> PROBLEM
Omitting the images, transcribe the records below exactly as they stand.

● ● ● ●

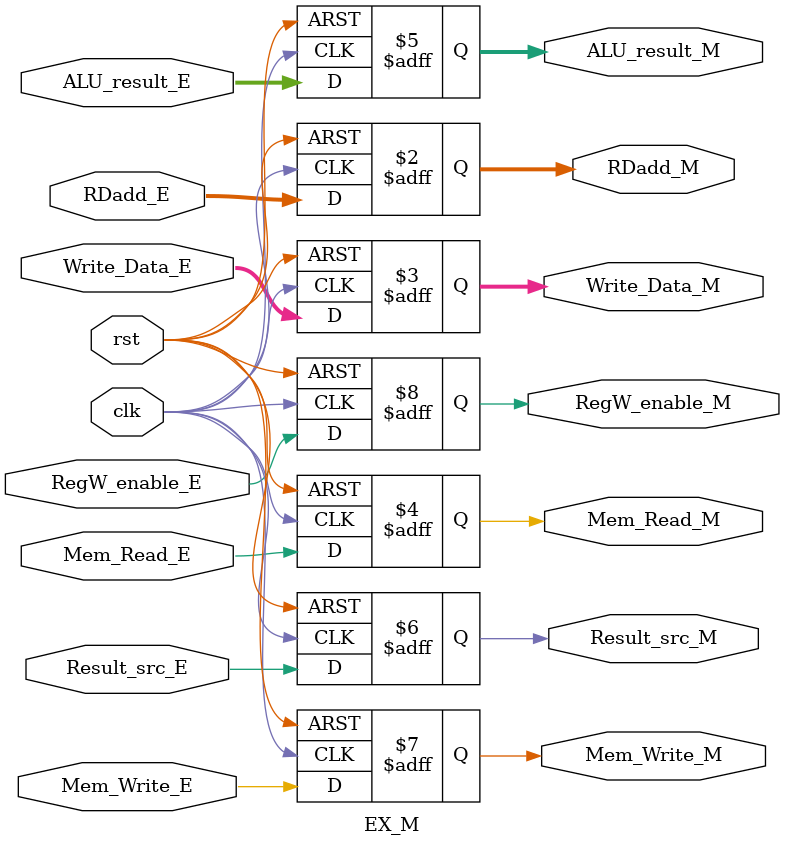
<source format=v>
module EX_M(
	input			clk,
	input			rst,
	input			RegW_enable_E,
	input			Mem_Write_E,
	input			Mem_Read_E,
	input			Result_src_E,
	input		[31:0]	ALU_result_E,
	input		[31:0]	Write_Data_E,
	input		[4:0]	RDadd_E,
	output	reg	[4:0]	RDadd_M,
	output	reg	[31:0]	Write_Data_M,
	output	reg		Mem_Read_M,
	output	reg	[31:0]	ALU_result_M,
	output	reg		Result_src_M,
	output	reg		Mem_Write_M,
	output	reg		RegW_enable_M
);

always @(posedge clk or posedge rst) begin
	if(rst) begin
		RegW_enable_M	<= 0;
		Mem_Write_M	<= 0;
		Mem_Read_M	<= 0;
		Result_src_M	<= 0;
		ALU_result_M	<= 0;
		Write_Data_M	<= 0;
		RDadd_M		<= 0;
	end

	else begin
		RegW_enable_M	<= RegW_enable_E;
		Mem_Write_M	<= Mem_Write_E;
		Mem_Read_M	<= Mem_Read_E;
		Result_src_M	<= Result_src_E;
		ALU_result_M	<= ALU_result_E;
		Write_Data_M	<= Write_Data_E;
		RDadd_M		<= RDadd_E;
	end
end

endmodule
</source>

● ● ● ●

> ANSWER BELOW
<source format=v>
module EX_M(
	input			clk,
	input			rst,
	input			RegW_enable_E,
	input			Mem_Write_E,
	input			Mem_Read_E,
	input			Result_src_E,
	input		[31:0]	ALU_result_E,
	input		[31:0]	Write_Data_E,
	input		[4:0]	RDadd_E,
	output	reg	[4:0]	RDadd_M,
	output	reg	[31:0]	Write_Data_M,
	output	reg		Mem_Read_M,
	output	reg	[31:0]	ALU_result_M,
	output	reg		Result_src_M,
	output	reg		Mem_Write_M,
	output	reg		RegW_enable_M
);

always @(posedge clk or posedge rst) begin
	if(rst) begin
		RegW_enable_M	<= 0;
		Mem_Write_M	<= 0;
		Mem_Read_M	<= 0;
		Result_src_M	<= 0;
		ALU_result_M	<= 0;
		Write_Data_M	<= 0;
		RDadd_M		<= 0;
	end

	else begin
		RegW_enable_M	<= RegW_enable_E;
		Mem_Write_M	<= Mem_Write_E;
		Mem_Read_M	<= Mem_Read_E;
		Result_src_M	<= Result_src_E;
		ALU_result_M	<= ALU_result_E;
		Write_Data_M	<= Write_Data_E;
		RDadd_M		<= RDadd_E;
	end
end

endmodule
</source>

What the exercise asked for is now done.